Каждый раз, идя по длинным коридорам хосписа, заглядываю в двери палат и наблюдаю одну и ту же картину: истощённые тела, полуоткрытые рты и затуманенные взгляды. Большинство больных лежат без одеял, на расстеленных пелёнках, поверх простыни, полуголыми и в памперсах. Спят умиротворённо, не шелохнувшись, без прерывистого дыхания. Я попыталась однажды представить себя на их месте. О чём человек размышляет в таком положении, думает ли, если ли страх и как с этим доживает. Передёрнулась и отогнала чёрные мысли. В хосписе я постоянно думала о мгновениях, о том, что какие-то из них предназначены для смерти, а другие нет.
Запах в хосписе особый. Это и запах грязных тел с пролежнями, и запах мочи, и запах лекарств. И это запах смерти. Начало разложения. Она, эта смерть, некий ужас, таящийся в моём подсознании. И мертвецкая тишина. Тишина по всему двухэтажному хоспису.

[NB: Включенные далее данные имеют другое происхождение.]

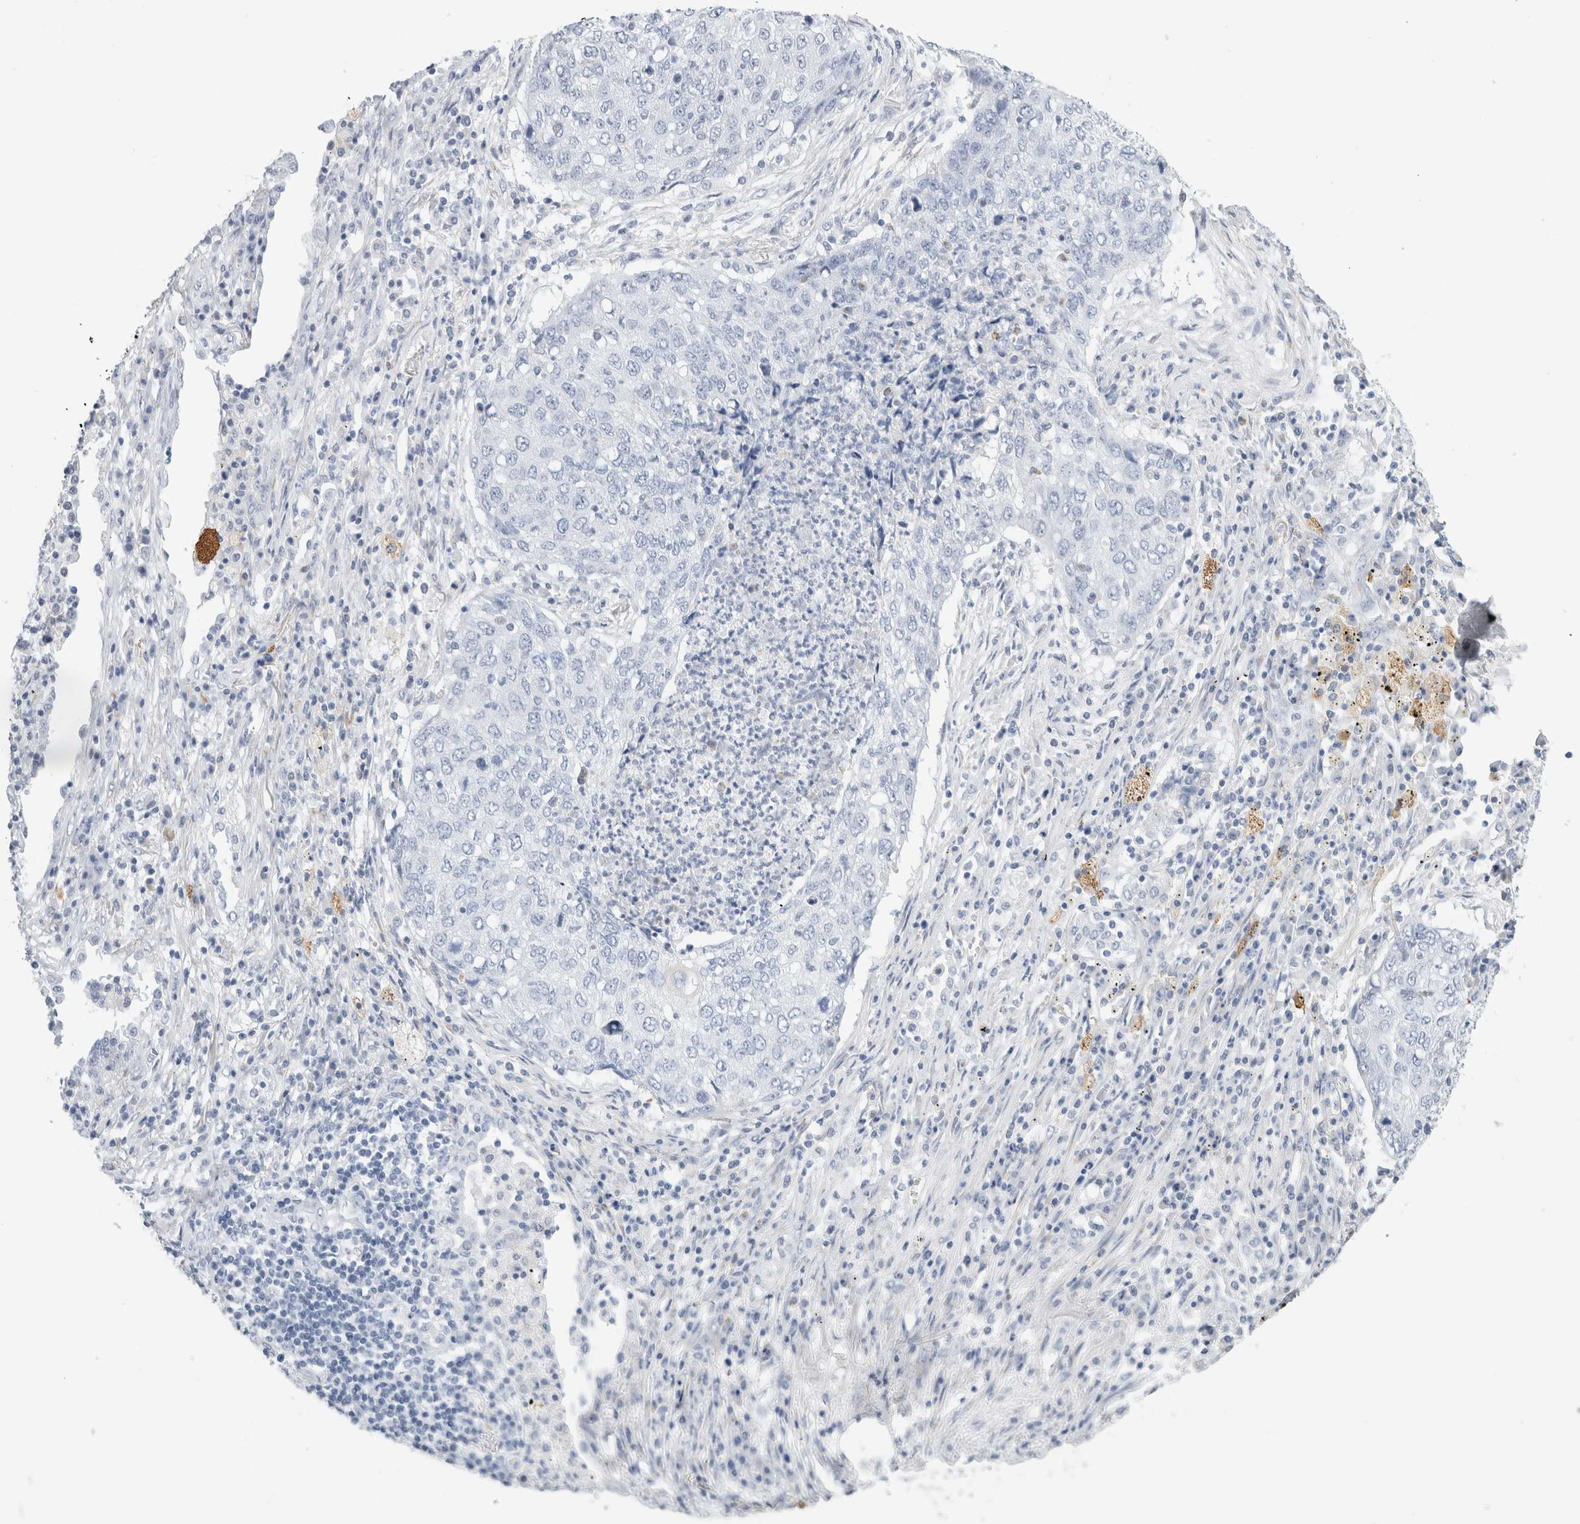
{"staining": {"intensity": "negative", "quantity": "none", "location": "none"}, "tissue": "lung cancer", "cell_type": "Tumor cells", "image_type": "cancer", "snomed": [{"axis": "morphology", "description": "Squamous cell carcinoma, NOS"}, {"axis": "topography", "description": "Lung"}], "caption": "Lung cancer was stained to show a protein in brown. There is no significant positivity in tumor cells.", "gene": "MUC15", "patient": {"sex": "female", "age": 63}}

Громко стучу каблуками сапог, не боюсь никого потревожить. Когда ни приди, постоянно будто тихий час. Больница – это другое. Здесь люди поправляются с шансами на здоровую жизнь. У Веры шансов нет. Это мнение врачей, но не её. Она исключение из всех кто находится в хосписе. Сильное желание бороться за себя и с верою в душе. Вера она и есть Вера! У неё много планов и надежд на будущее.
Обычно я беру стул и подсаживаюсь к кровати. Самостоятельно садится подруге стало крайне тяжело: ноги отказали, спину не чувствует. Тело в отличие раковых больных, не истощенно, наоборот, раздуто до предельного размера. Из стройной, симпатичной, рак превратил Веру в неузнаваемую; стыдно сказать, некрасивую, похожую на плотный шар, который должен в любой момент лопнуть. Лицо и шея тоже распухли.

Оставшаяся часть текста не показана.